Österreich bremst Mietpreise erstmals im freien Markt

Die österreichische Regierung hat die größte Mietrechtsreform seit 2006 beschlossen. Kern des Pakets: eine neue Mietpreisbremse, die ab 2026 erstmals auch für den bisher unregulierten privaten Wohnungsmarkt gilt.
Vizekanzler Andreas Babler (SPÖ) spricht von einem "historischen Schritt". Das am 17. September vom Ministerrat verabschiedete Paket soll die stark gestiegenen Wohnkosten eindämmen und rund 75 Prozent aller Mietverhältnisse entlasten.
Neue Inflationsbremse: 3-Prozent-Grenze als Wendepunkt
Die wichtigste Neuerung: Erstmals wird der freie Wohnungsmarkt reguliert. Mit dem "Mieten-Wertsicherungsgesetz" dürfen Vermieter künftig nur noch einmal pro Jahr die Miete anpassen.
So funktioniert die Bremse: Übersteigt die Inflation drei Prozent, darf nur die Hälfte des darüberliegenden Anteils an Mieter weitergegeben werden. Bei sechs Prozent Inflation sind somit maximal 4,5 Prozent Mieterhöhung erlaubt.

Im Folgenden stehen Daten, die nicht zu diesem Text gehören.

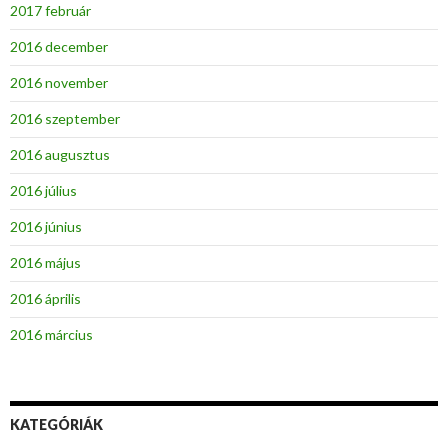
2017 február
2016 december
2016 november
2016 szeptember
2016 augusztus
2016 július
2016 június
2016 május
2016 április
2016 március
KATEGÓRIÁK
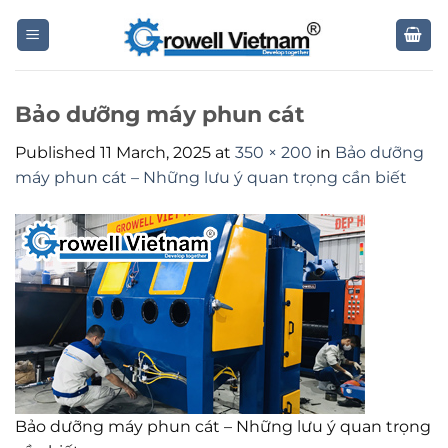
Skip
to
content
Bảo dưỡng máy phun cát
Published
11 March, 2025
at
350 × 200
in
Bảo dưỡng
máy phun cát – Những lưu ý quan trọng cần biết
Bảo dưỡng máy phun cát – Những lưu ý quan trọng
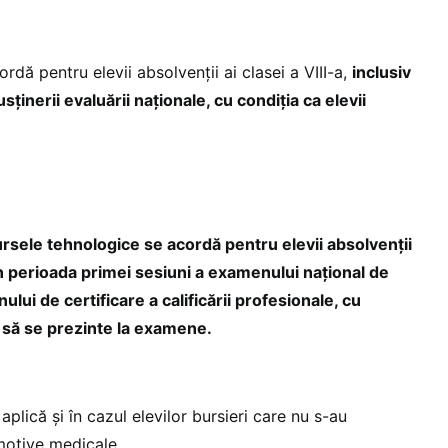
rdă pentru elevii absolvenții ai clasei a VIII-a,
inclusiv
usținerii evaluării naționale, cu condiția ca elevii
ursele tehnologice se acordă pentru elevii absolvenții
v în perioada primei sesiuni a examenului național de
ui de certificare a calificării profesionale, cu
ri să se prezinte la examene.
 aplică și în cazul elevilor bursieri care nu s-au
motive medicale.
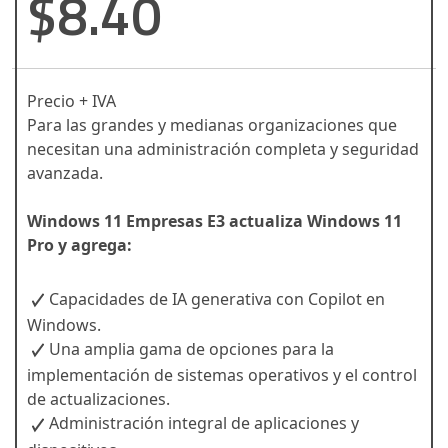
$8.40
Precio + IVA
Para las grandes y medianas organizaciones que
necesitan una administración completa y seguridad
avanzada.
Windows 11 Empresas E3 actualiza Windows 11
Pro y agrega:
Capacidades de IA generativa con Copilot en
Windows.
Una amplia gama de opciones para la
implementación de sistemas operativos y el control
de actualizaciones.
Administración integral de aplicaciones y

Die Regelung gilt für fast alle Mietverträge - ausgenommen sind nur Ein- und Zweifamilienhäuser. Wirtschaftsminister Wolfgang Hattmannsdorfer (ÖVP) sieht darin einen Schutz vor der "Lohn-Preis-Spirale".
Regulierter Sektor: Preisdeckel bis 2028 verlängert
Für bereits regulierte Mieten (Altbau- und Gemeindewohnungen) werden die Preisbremsen ausgeweitet. Nach dem bereits für 2025 ausgesetzten Anstieg folgen moderate Erhöhungen: 2026 maximal ein Prozent, 2027 zwei Prozent.
Ab 2028 greift dann auch hier die neue Inflationsbremse. Ausnahme: Gemeinnützige Genossenschaftswohnungen bleiben unberührt, da sich deren Mieten nach den tatsächlichen Kosten richten.
Fünf statt drei Jahre: Längere Mietverträge als Standard
Neue Mietverträge müssen künftig mindestens fünf Jahre befristet werden - zwei Jahre länger als bisher. Das soll Mietern mehr Planungssicherheit geben und häufige Neuverhandlungen mit Preissprüngen verhindern.
Ausnahme für Kleinvermieter: Wer weniger als fünf Objekte vermietet, kann weiterhin auf drei Jahre befristen. Zusätzlich wird die Rückforderungsfrist für zu viel bezahlte Miete drastisch von 30 auf fünf Jahre verkürzt.
Preisexplosion als Reformtreiber
Die Zahlen sprechen eine klare Sprache: Seit 2010 stiegen die Mieten in Österreich um über 70 Prozent, bei privaten Vermietungen sogar um 80 Prozent. Der Eurozone-Durchschnitt lag bei nur 23,5 Prozent.
Diese Entwicklung machte politisches Handeln unvermeidlich. Doch die Reform spaltet: Während Mietervereinigung und Arbeiterkammer den "wichtigen Schritt" loben, warnt der Haus- und Grundbesitzerbund vor sinkenden Investitionen.
Kritik: "Billige PR" oder echter Schutz?
Die Opposition zeigt sich skeptisch. Die FPÖ bezeichnet die Maßnahmen als "reine Kosmetik", Nina Tomaselli (Grüne) als "billigen PR-Gag". Ihr Argument: Die Inflation lag in den letzten 25 Jahren selten über drei Prozent - die Bremse würde daher kaum wirken.
Parlamentarische Hürden: Das Gesetzespaket geht diese Woche in die Begutachtung. Der Nationalrat soll im Dezember beschließen, damit die Reform planmäßig am 1. Januar 2026 starten kann.
Die kommenden Jahre werden zeigen, ob Österreich mit dieser erstmaligen Regulierung des freien Marktes tatsächlich die Mietpreisspirale brechen kann - oder ob die Kritiker recht behalten.